Pont-Aven (29) : « Il tenait un crucifix entre ses dents, il avait l’air très pieux… », un érythréen embauché illégalement pour prendre soin d’une jeune Bretonne lourdement handicapée

Un habitant de Pont-Aven (29) comparaissait, ce jeudi 27 ocotbre, devant le tribunal correctionnel de Quimper. Ce dernier est soupçonné, avec son ex-compagne, d’avoir employé illégalement un jeune migrant pour s’occuper de leur fille handicapée.

L’affaire commence en octobre 2016, dans le 18e arrondissement de Paris : c’est là, dans le camp de migrants qui a pris place Porte de la Chapelle que Pierre (*), de Pont-Aven (29), rencontre Yonas, un migrant venu d’Érythrée : « Il tenait un crucifix entre ses dents, il avait l’air très pieux… Ça m’a marqué », se souvient le Finistérien. C’est là, entouré d’autres candidats à l’asile, qu’il fait à Yonas une proposition alléchante : l’emmener à Pont-Aven pour s’occuper de sa fille, lourdement handicapée, contre rémunération. Le jeune homme accepte et, pendant près de quatre ans, vit avec le couple à son domicile.

Des doutes quant aux intentions des employeurs

Mais en 2019, Yonas porte plainte : dans sa déclaration aux gendarmes, ce dernier affirme avoir travaillé sans rémunération et sans contrat de travail, d’octobre 2016 à décembre 2017. « Si j’étais dans votre situation, ce n’est pas forcément à la sortie d’un camp de migrants que j’irais chercher quelqu’un.
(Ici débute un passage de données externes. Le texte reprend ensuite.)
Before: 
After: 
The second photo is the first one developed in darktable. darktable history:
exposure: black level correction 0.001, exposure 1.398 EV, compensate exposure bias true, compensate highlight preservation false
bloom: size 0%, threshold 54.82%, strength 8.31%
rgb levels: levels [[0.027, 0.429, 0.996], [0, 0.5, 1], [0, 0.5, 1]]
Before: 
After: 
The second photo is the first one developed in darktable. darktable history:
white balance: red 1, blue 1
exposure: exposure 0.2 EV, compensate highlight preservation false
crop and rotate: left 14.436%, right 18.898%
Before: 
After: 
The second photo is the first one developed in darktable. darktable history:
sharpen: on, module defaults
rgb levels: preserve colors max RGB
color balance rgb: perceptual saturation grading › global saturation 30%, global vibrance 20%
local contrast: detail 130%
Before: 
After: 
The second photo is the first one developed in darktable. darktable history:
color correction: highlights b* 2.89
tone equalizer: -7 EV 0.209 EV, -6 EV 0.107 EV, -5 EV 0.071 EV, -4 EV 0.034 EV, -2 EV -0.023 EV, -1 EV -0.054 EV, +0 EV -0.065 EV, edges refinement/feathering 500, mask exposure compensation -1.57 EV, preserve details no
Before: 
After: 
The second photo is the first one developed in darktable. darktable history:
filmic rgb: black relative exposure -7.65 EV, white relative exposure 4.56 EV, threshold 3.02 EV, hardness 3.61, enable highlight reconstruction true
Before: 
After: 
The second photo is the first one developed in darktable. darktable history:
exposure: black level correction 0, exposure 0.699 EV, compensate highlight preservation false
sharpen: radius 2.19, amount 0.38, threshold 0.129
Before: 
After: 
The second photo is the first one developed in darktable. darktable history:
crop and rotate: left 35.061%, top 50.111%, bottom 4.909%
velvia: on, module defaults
Pourquoi ne pas vous être adressé à Pôle emploi, pour faire les choses dans les règles ? », questionne le président.

On a essayé, mais ça n’intéressait personne de travailler pour 921 € par mois. Et puis, je ne voulais plus avoir de chambres vides chez moi alors que certains en ont besoin… C’était une démarche humanitaire », se justifie Pierre. « Lui a expliqué aux gendarmes qu’il travaillait 7 J/7, de 5 h à 21 h, avec très peu de jours de repos… Pour une démarche humanitaire, c’est étrange, non ? », interroge encore le président. « La trahison est à la hauteur de la déception », concède Pierre. « Ou alors, lui rétorque le magistrat, vous avez considéré Yonas comme un larbin et derrière la démarche humanitaire, il y avait des intentions moins louables… »

Pas de contrat, pas de rémunération… pas de travail ?

Sur l’absence de contrat de travail, Pierre explique qu’il ne pouvait pas en rédiger un légalement tant que Yonas n’avait pas officiellement obtenu le statut de réfugié. « En attendant, il aidait aux tâches du quotidien, c’est tout. » Ce dernier versait, par ailleurs, chaque mois à Yonas la somme de 400 €, équivalente à l’allocation pour demandeurs d’asile. Reste, pour la procureure Marie-Noëlle Collobert, des zones sombres quant à l’embauche de Yonas : « Vous savez ce qu’est un Restavèk ? À Haïti, c’est lorsque les enfants pauvres quittent leur famille pour en rejoindre une autre dans l’espoir d’échapper à la misère. Finalement, ils deviennent des domestiques. Autrement dit, c’est de l’esclavage moderne ».

Dans sa plaidoirie, Me Le Lay, avocat de la défense, tient à rectifier la direction prise par l’audience : « Il y a une coloration très nauséabonde qui a été donnée à ce dossier. Le fond de l’affaire, ce n’est pas de savoir s’il y avait une manière plus académique d’embaucher quelqu’un, mais d’évaluer si un contrat de travail aurait dû être rédigé. À ce sujet, c’est parole contre parole ». Huit mois d’emprisonnement assortis d’un sursis probatoire ont été requis à l’encontre de Pierre et huit mois de prison avec sursis pour son ex-femme. Le jugement sera rendu le 24 novembre.